---- Provided data
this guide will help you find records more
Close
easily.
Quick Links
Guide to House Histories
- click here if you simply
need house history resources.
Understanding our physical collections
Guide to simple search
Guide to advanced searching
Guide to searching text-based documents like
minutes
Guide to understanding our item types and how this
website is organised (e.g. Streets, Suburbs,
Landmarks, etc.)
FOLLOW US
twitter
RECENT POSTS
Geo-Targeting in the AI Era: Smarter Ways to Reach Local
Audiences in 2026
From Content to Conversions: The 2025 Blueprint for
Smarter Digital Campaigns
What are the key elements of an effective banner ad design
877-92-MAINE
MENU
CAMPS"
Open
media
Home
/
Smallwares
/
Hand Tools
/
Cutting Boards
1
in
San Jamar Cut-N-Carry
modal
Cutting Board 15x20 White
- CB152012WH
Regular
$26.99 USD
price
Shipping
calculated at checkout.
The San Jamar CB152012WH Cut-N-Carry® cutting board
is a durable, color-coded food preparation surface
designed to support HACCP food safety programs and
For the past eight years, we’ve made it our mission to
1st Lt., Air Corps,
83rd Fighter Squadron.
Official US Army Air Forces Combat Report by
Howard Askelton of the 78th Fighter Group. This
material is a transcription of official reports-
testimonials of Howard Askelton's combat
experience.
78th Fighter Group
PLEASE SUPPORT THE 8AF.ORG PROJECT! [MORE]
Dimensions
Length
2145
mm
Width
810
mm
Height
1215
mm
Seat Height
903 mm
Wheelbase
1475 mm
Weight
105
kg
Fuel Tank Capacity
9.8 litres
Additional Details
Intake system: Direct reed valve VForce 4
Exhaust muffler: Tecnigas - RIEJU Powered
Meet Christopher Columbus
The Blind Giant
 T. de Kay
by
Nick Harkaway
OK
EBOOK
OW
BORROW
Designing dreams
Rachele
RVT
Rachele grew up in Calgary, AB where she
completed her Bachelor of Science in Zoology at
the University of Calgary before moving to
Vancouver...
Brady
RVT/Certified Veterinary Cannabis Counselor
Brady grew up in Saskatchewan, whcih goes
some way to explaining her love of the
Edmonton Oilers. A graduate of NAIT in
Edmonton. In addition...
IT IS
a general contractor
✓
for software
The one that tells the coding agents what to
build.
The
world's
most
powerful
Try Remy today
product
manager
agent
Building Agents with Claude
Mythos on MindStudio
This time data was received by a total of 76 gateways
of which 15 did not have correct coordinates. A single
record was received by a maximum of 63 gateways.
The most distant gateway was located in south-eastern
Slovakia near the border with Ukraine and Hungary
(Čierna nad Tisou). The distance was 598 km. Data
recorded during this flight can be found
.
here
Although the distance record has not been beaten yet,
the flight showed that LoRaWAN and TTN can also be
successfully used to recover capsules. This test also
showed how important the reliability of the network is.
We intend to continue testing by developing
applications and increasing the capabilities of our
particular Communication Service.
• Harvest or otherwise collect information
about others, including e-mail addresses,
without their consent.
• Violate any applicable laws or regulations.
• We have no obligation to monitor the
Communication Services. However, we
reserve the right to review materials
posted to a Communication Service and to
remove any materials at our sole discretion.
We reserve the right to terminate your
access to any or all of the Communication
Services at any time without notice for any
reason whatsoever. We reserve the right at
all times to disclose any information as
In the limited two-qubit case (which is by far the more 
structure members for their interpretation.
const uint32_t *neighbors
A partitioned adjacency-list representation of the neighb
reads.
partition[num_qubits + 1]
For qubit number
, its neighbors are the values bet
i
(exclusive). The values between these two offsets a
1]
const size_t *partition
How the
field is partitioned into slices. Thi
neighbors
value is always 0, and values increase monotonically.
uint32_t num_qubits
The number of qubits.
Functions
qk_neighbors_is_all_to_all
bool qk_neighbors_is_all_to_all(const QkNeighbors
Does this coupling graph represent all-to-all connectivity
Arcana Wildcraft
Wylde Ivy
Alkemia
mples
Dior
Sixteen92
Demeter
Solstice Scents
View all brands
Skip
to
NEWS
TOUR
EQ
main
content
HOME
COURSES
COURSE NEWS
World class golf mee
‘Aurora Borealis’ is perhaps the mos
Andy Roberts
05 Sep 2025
--------
*Problem:*
Please reproduce the material in its entirety, exactly as it stands.

*Output of the task:*
this guide will help you find records more
Close
easily.
Quick Links
Guide to House Histories
- click here if you simply
need house history resources.
Understanding our physical collections
Guide to simple search
Guide to advanced searching
Guide to searching text-based documents like
minutes
Guide to understanding our item types and how this
website is organised (e.g. Streets, Suburbs,
Landmarks, etc.)
FOLLOW US
twitter
RECENT POSTS
Geo-Targeting in the AI Era: Smarter Ways to Reach Local
Audiences in 2026
From Content to Conversions: The 2025 Blueprint for
Smarter Digital Campaigns
What are the key elements of an effective banner ad design
877-92-MAINE
MENU
CAMPS"
Open
media
Home
/
Smallwares
/
Hand Tools
/
Cutting Boards
1
in
San Jamar Cut-N-Carry
modal
Cutting Board 15x20 White
- CB152012WH
Regular
$26.99 USD
price
Shipping
calculated at checkout.
The San Jamar CB152012WH Cut-N-Carry® cutting board
is a durable, color-coded food preparation surface
designed to support HACCP food safety programs and
For the past eight years, we’ve made it our mission to
1st Lt., Air Corps,
83rd Fighter Squadron.
Official US Army Air Forces Combat Report by
Howard Askelton of the 78th Fighter Group. This
material is a transcription of official reports-
testimonials of Howard Askelton's combat
experience.
78th Fighter Group
PLEASE SUPPORT THE 8AF.ORG PROJECT! [MORE]
Dimensions
Length
2145
mm
Width
810
mm
Height
1215
mm
Seat Height
903 mm
Wheelbase
1475 mm
Weight
105
kg
Fuel Tank Capacity
9.8 litres
Additional Details
Intake system: Direct reed valve VForce 4
Exhaust muffler: Tecnigas - RIEJU Powered
Meet Christopher Columbus
The Blind Giant
 T. de Kay
by
Nick Harkaway
OK
EBOOK
OW
BORROW
Designing dreams
Rachele
RVT
Rachele grew up in Calgary, AB where she
completed her Bachelor of Science in Zoology at
the University of Calgary before moving to
Vancouver...
Brady
RVT/Certified Veterinary Cannabis Counselor
Brady grew up in Saskatchewan, whcih goes
some way to explaining her love of the
Edmonton Oilers. A graduate of NAIT in
Edmonton. In addition...
IT IS
a general contractor
✓
for software
The one that tells the coding agents what to
build.
The
world's
most
powerful
Try Remy today
product
manager
agent
Building Agents with Claude
Mythos on MindStudio
This time data was received by a total of 76 gateways
of which 15 did not have correct coordinates. A single
record was received by a maximum of 63 gateways.
The most distant gateway was located in south-eastern
Slovakia near the border with Ukraine and Hungary
(Čierna nad Tisou). The distance was 598 km. Data
recorded during this flight can be found
.
here
Although the distance record has not been beaten yet,
the flight showed that LoRaWAN and TTN can also be
successfully used to recover capsules. This test also
showed how important the reliability of the network is.
We intend to continue testing by developing
applications and increasing the capabilities of our
particular Communication Service.
• Harvest or otherwise collect information
about others, including e-mail addresses,
without their consent.
• Violate any applicable laws or regulations.
• We have no obligation to monitor the
Communication Services. However, we
reserve the right to review materials
posted to a Communication Service and to
remove any materials at our sole discretion.
We reserve the right to terminate your
access to any or all of the Communication
Services at any time without notice for any
reason whatsoever. We reserve the right at
all times to disclose any information as
In the limited two-qubit case (which is by far the more 
structure members for their interpretation.
const uint32_t *neighbors
A partitioned adjacency-list representation of the neighb
reads.
partition[num_qubits + 1]
For qubit number
, its neighbors are the values bet
i
(exclusive). The values between these two offsets a
1]
const size_t *partition
How the
field is partitioned into slices. Thi
neighbors
value is always 0, and values increase monotonically.
uint32_t num_qubits
The number of qubits.
Functions
qk_neighbors_is_all_to_all
bool qk_neighbors_is_all_to_all(const QkNeighbors
Does this coupling graph represent all-to-all connectivity
Arcana Wildcraft
Wylde Ivy
Alkemia
mples
Dior
Sixteen92
Demeter
Solstice Scents
View all brands
Skip
to
NEWS
TOUR
EQ
main
content
HOME
COURSES
COURSE NEWS
World class golf mee
‘Aurora Borealis’ is perhaps the mos
Andy Roberts
05 Sep 2025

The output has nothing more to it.